Sunday, April 18, 2010

18 April 2010

Safety lines. And you thought those were what mountain climbers used.

Safety lines are commonly used by lace knitters. It is a piece of thread that is run through all of the stitches on your needle every so many rows. If a mistake is discovered you only need to ravel to the safety line and place all of those stitches back on the needle - mistake free.

You don't need to be working on lace to use safety lines. Any knitting that has a complicated pattern can use a safety line. Just run a contrasting thread (using a tapestry needle) through the stitches on your needle. How often? Well, how much do you want to ravel if you make a mistake?
Every five or ten rows or one pattern repeat will do. Whatever you feel comfortable with.

Now, no raveling back in tears for many rows until you can figure where you are in your pattern.

Friday, April 16, 2010

16 April 2010

I have helped customers with yarn overs (YO) for many years. For the most part yarn overs self-explanatory and easy to show. A yarn over is an increase and the purpose is to create a hole (eyelet) in your knitting.

The problem arises when your pattern asks you to start a row of knitting with a yarn over. You sit there wondering how this can be accomplished.

Simple. The yarn over is the first stitch on the right-hand needle. Don't try to put the yarn over on the left-hand needle and attempt to move it across to the right. Depending on whether the next stitch to be worked is a purl or a knit will cause you to have to wrap the yarn so that it either ends up on the front of the work or back of the work ready to work a knit or a purl.

See, simple.

Thursday, April 8, 2010

8 April 2010

You really need to consider yarn amounts when changing from stockinette stitch to garter stitch (or from knit to crochet).

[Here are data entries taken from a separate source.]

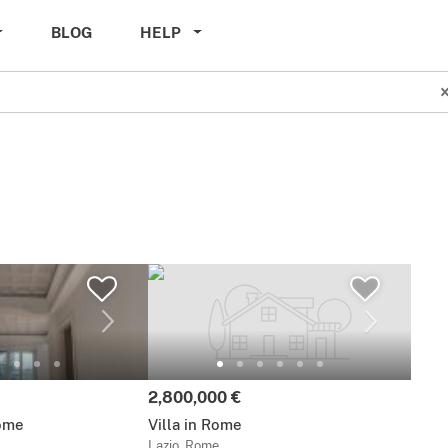
BLOG
HELP
Price:
2,800,000 €
ome
Villa in Rome
Lazio, Rome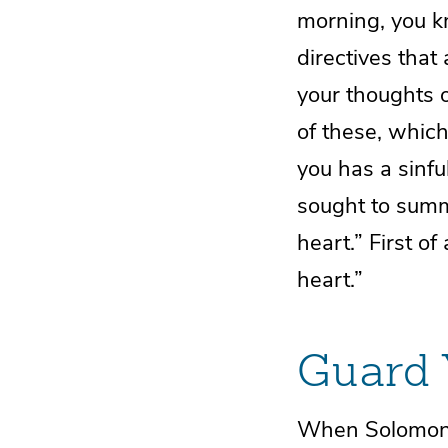
morning, you k
directives that 
your thoughts 
of these, which 
you has a sinfu
sought to summ
heart.” First o
heart.”
Guard 
When Solomon w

It takes three rows of garter stitch to equal two rows of stockinette. Put in other words, it takes one-third more yarn to knit in garter than it does to knit stockinette.

This one-third more can be applied to afghans/throws too. If you have a pattern for a knitted throw and you want to make the same size but you are going to crochet it, it will use one-third more yarn than is called for in the knitted version.